Recently I screamed at my computer at eight in the morning. Watch in two parts; they can hear you in the hall.
Recently I blush at my accent apologize to strangers put fingers at temples and massage the skin between my eyes.
Holidays are strange here.
Not Muslim holidays, they’re embroidered on abayas rustle in black tassels play basslines under calls to prayer. Yet I've felt vestiges of puritan and paganism tugging at my agnosticism for superficial celebrations of divergent religions. Halloween: one costumed crew in a single night affair. Christmas I run to the bosom of Catholicism to grow fat on Renaissance and gelato.
Disclaimer: I live in a city of education, country of comfort. I escape, stain my teeth, bear the stares, don a wig, dance them off.
November 9th will be grudging toasts to a battle ahead or whiskey-fueled regression to mourning.
Recently in a car full of Ohioans, a bittersweet brush with home. Our heart in a Cheyenne; midwestern goodness tinged with anxiety. Drive me to the Embassy shove an envelope through a window. Get me there, get her vote, get every vote, do everything.
I've wondered about July. Portland was sparklers strawberries and cream, painting stars on my cheeks. Roam the streets climb the trees pop champagne on a soggy beach.

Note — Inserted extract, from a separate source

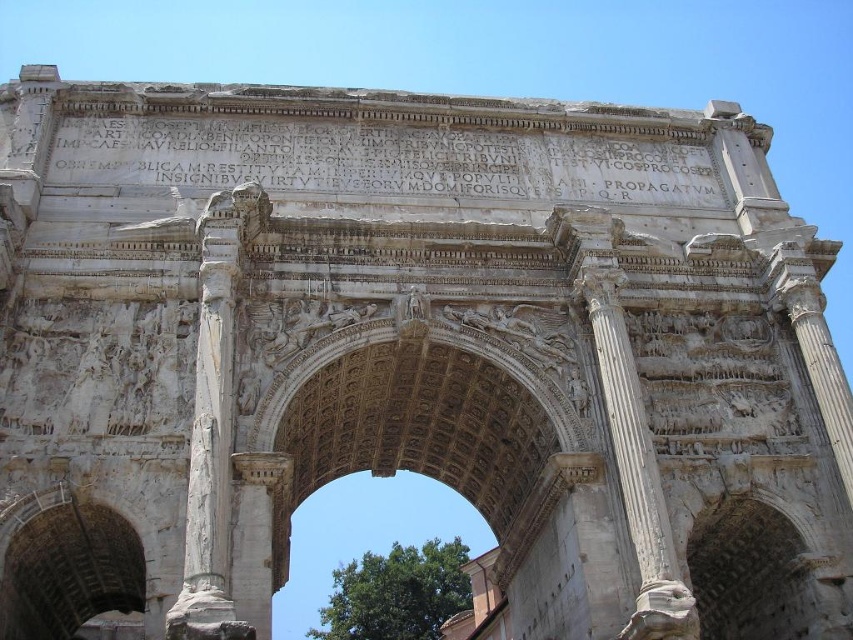
You are an architect examining the Arch of Titus. You notice two columns, the white marble column at left and the white marble column at center. Which column is taller?

The white marble column at left is taller than the white marble column at center according to the description.

You are standing in front of the Arch of Titus and want to take a photo. You notice two points marked on the arch. One is at point coordinates [229,243] and the other at [619,444]. Which point is closer to you when you are facing the arch?

Point [229,243] is closer to you because it is further to the viewer than point [619,444].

While fasting reigns, my sister gains another year; I'll be here. Will I wear stars and stripes, red and white, or will paint on my face glow orange in the spotlight?
Recently a man asked me to raise my points more often; security wants to copy my haircut. They call me Noura, not nasty.
Be afraid if you like but I want to scream shrill thank yous for tolerance, beam at men in thobes, fawn over every abaya.
Recently we're scared, indebted, depressed. We put hope in an upstart left with bruised egos we're been told we deserve not taught to not receive. We try our best at green no one wants attempts at red crosses we sing blues together notes hard to hear over shrill laughter and interrupted by nonsense.
My country is the river, long misery of highway 80's coal country. Snow (for now) and sand; beer and bands my family builds by hand. Our cities pickle radishes to sell from trucks turn blight into bike shops lock elbows and dance in old slums.
We struggle and gentrify we’re white guilt, black lives we are all of these things and neither of these people.
Mortification be clear; let me own my image here. Untaught, unwieldy, we recently found we may be ready to fight. If we've hope for change I want to celebrate, not stand by.
I want to wear stripes on the 4th of July.